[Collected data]
+---+

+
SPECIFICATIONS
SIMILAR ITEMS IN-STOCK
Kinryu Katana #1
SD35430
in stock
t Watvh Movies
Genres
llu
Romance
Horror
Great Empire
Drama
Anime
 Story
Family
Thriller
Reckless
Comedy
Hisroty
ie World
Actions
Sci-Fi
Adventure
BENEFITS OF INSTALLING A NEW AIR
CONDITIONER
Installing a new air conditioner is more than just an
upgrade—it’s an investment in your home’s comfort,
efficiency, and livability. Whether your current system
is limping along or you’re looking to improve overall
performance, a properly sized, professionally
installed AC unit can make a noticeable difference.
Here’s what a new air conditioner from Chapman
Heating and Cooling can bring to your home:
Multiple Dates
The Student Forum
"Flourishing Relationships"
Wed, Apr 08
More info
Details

+---+

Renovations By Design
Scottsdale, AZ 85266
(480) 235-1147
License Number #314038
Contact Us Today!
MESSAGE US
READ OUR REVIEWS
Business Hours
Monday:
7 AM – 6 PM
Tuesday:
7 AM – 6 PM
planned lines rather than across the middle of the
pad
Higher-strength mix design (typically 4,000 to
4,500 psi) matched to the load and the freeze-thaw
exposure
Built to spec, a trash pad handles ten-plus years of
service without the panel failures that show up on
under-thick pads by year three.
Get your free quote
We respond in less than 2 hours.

+---+

**Aim of the task**. Copy each line of the data that contains the word "home".

**Response**.
upgrade—it’s an investment in your home’s comfort,
Heating and Cooling can bring to your home:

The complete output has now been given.